As formulações reformuladas com lecitina e polidextrose apresentaram um aumento de até 15 gramas de fibras por 100 g de produto. Além disso, reduziram em até 45% as gorduras saturadas e em 25% os açúcares adicionados, mantendo conformidade com a RDC nº 429/2020 da Agência Nacional de Vigilância Sanitária (Anvisa).

A melhor aceitação sensorial para as amostras produzidas foi com as cascas naturais e fermentadas por 4 ou 20 dias, associadas a notas doces, frutadas e amanteigadas. “Esses resultados evidenciam que o tipo de processamento da casca é determinante para notas sensoriais do produto final, sendo um parâmetro-chave de inovação tecnológica e posicionamento sensorial. Todavia, todos os cookies elaborados apresentaram aceitação sensorial satisfatória, confirmando que as cascas de qualquer dos processos podem ser usadas como ingrediente para esse produto”, enfatiza Lívia.

A receita final, submetida ao Instituto Nacional da Propriedade Industrial (INPI) e registrado no dia 4 de setembro, é resultado de um processo de fermentação de 8 dias. De acordo com a professora, com esse período, o produto mantém o açúcar da polpa, não tem excesso de fermentação e possui notas frutadas, que conferem um sabor especial ao biscoito.

A seleção do produto final contou com a avaliação sensorial de mais de 250 consumidores convidados pela UnB para degustar os biscoitos oriundos das diferentes etapas da pesquisa.

A partir de 2026, as instituições vão investir também em estudos voltados ao desenvolvimento de bebidas fermentadas e instantâneas à base da casca de café, incluindo kombuchas e infusões aromatizadas.

Além disso, serão fortalecidas pesquisas de formulações cosméticas com extratos de casca para o tratamento de alopecia e uso dermocosmético.

Os cafés Robustas Amazônicos são cultivados há décadas na Amazônia e, nos últimos dez anos, ganharam visibilidade no mercado e a preferência dos cafeicultores da região.

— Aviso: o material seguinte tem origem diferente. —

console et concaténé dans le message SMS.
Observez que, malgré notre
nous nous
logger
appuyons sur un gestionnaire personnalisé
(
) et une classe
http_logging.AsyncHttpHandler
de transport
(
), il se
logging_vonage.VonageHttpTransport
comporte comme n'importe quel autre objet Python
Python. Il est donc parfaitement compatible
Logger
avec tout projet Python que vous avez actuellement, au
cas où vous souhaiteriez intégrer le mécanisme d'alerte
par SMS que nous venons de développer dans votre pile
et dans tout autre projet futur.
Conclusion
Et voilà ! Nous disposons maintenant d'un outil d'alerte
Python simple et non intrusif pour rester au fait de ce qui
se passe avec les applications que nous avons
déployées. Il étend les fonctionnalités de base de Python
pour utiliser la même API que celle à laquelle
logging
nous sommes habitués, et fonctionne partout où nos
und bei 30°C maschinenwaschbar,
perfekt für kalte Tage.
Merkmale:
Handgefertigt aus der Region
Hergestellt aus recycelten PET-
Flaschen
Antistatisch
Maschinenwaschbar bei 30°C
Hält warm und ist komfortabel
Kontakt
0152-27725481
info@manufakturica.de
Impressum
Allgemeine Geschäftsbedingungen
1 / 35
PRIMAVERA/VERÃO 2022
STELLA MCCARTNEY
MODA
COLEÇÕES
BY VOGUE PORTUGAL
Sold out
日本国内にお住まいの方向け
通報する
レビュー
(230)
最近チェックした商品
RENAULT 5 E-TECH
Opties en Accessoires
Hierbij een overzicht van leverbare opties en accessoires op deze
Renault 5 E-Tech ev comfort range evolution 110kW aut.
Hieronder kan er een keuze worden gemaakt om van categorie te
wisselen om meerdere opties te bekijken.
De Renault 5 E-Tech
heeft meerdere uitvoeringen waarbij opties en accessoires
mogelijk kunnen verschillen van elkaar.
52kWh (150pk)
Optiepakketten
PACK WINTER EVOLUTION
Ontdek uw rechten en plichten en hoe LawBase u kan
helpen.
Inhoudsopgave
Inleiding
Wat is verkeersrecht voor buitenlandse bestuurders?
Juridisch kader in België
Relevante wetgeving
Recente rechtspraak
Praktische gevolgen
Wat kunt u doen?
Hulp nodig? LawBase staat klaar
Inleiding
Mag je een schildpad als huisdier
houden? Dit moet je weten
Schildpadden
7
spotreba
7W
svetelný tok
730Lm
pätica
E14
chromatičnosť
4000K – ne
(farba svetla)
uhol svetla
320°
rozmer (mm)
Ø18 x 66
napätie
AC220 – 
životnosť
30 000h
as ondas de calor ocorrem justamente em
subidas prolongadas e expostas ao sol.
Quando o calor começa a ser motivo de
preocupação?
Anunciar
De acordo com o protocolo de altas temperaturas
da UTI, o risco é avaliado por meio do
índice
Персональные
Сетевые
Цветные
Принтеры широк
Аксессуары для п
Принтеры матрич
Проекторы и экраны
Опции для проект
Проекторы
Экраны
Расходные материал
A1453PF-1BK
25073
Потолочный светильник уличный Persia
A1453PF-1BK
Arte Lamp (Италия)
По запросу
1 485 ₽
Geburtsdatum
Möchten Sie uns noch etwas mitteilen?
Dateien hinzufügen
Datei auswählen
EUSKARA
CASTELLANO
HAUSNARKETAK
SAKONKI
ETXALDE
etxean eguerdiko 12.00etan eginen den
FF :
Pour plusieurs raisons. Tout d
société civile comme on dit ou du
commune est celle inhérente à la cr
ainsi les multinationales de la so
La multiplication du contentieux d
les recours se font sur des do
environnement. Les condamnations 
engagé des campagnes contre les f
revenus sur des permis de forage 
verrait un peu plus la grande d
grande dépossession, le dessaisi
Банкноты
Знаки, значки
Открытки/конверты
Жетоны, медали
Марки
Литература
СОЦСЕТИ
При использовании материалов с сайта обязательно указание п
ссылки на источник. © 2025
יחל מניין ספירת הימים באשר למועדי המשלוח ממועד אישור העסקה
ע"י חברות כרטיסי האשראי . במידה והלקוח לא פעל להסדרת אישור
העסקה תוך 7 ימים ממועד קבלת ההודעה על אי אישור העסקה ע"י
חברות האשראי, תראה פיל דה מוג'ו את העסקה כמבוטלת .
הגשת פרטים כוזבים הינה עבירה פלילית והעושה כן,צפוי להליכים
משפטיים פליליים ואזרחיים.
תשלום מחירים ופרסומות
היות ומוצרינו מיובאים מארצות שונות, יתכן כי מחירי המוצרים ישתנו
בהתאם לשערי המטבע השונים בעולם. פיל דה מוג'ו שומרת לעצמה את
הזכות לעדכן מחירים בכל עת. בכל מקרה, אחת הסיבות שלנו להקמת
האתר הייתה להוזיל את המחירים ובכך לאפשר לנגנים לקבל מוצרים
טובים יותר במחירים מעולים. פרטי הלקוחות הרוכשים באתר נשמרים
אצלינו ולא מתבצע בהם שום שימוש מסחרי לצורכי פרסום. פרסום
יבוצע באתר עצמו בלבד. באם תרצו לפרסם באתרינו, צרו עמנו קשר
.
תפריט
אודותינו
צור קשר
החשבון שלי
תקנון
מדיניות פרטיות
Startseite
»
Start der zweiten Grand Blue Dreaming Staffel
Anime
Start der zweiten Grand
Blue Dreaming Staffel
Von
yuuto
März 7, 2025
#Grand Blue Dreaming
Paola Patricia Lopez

A atividade foi iniciada com agricultores de Rondônia e se expandiu entre produtores de outros estados, que passaram a renovar antigos cafezais seminais e implantaram novos plantios com variedades clonais.

De acordo com Enrique Alves, a cafeicultura na Amazônia evoluiu de um modelo quase extrativista para uma produção tecnológica sustentável. A atual média de produção de estados como Acre (51 sacas por hectare) e Rondônia (55 sacas), de acordo com dados do Instituto Brasileiro de Geografia e Estatística (IBGE) e da Companhia Nacional de Abastecimento (Conab), em nada lembra a produtividade de um passado recente, que raramente superava 10 sacas por hectare.

“Alcançamos avanços significativos na cultura e dispomos de tecnologias que possibilitam aproveitar todo o potencial agronômico dos clones de cafés Robustas Amazônicos e elevar a produção. Por isso, é comum encontrar propriedades familiares com produtividade de 120 a 150 sacas de café por hectare e algumas lavouras superam 200 sacas”, conclui o pesquisador.

Investir em pesquisas que agreguem valor a esses cafés, incluindo outras partes do fruto, como a casca, a polpa, está entre as prioridades das equipes de pesquisa da Embrapa e parceiros.